▸ **Assignment**
Transcribe the rows below without alteration, starting with the line that contains "Skip to main content" and going on through the line that contains "Silver Zynith Clearcoat", both included.

(Data listing)

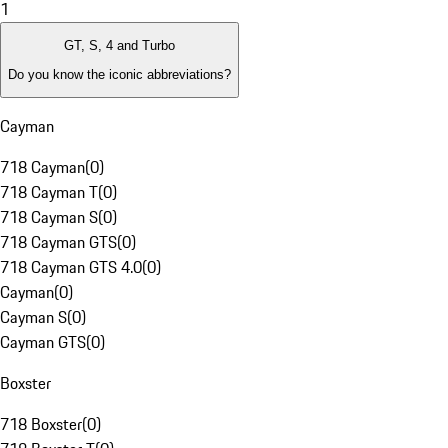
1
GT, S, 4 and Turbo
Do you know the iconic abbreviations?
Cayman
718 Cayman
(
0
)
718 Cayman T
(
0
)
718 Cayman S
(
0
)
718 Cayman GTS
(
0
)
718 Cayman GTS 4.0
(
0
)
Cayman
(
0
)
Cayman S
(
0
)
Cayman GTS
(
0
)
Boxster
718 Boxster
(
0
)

(End Data listing)
(Data listing)

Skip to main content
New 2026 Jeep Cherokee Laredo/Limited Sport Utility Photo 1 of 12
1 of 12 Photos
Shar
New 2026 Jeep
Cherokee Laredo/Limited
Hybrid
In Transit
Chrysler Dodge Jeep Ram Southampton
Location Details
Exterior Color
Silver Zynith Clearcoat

(End Data listing)
(Data listing)

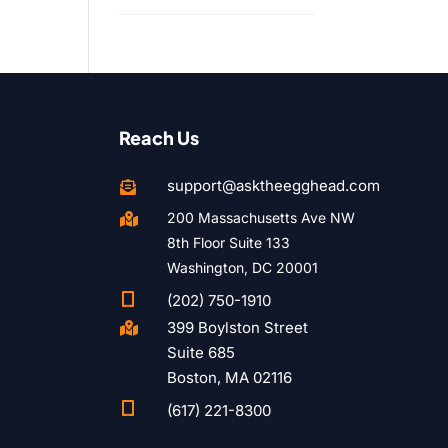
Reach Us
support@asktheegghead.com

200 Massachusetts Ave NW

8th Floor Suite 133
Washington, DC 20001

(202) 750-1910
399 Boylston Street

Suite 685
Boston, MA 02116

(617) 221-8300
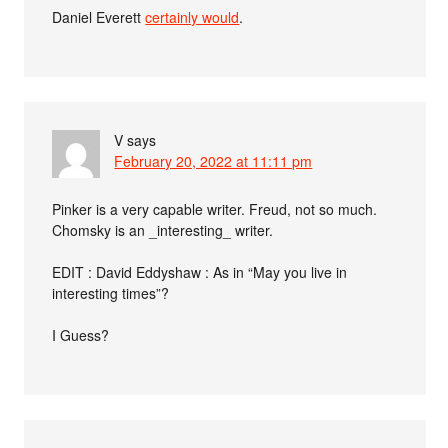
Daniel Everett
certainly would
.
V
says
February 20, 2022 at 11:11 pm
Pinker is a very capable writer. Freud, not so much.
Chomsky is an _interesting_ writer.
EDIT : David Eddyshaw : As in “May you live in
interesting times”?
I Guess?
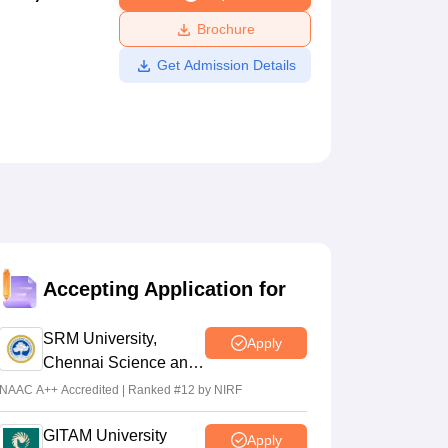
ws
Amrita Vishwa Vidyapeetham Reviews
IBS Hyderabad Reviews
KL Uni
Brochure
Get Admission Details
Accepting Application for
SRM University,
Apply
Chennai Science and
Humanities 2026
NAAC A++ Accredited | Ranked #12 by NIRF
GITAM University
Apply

(End Data listing)

▸ **Result for this task**
Skip to main content
New 2026 Jeep Cherokee Laredo/Limited Sport Utility Photo 1 of 12
1 of 12 Photos
Shar
New 2026 Jeep
Cherokee Laredo/Limited
Hybrid
In Transit
Chrysler Dodge Jeep Ram Southampton
Location Details
Exterior Color
Silver Zynith Clearcoat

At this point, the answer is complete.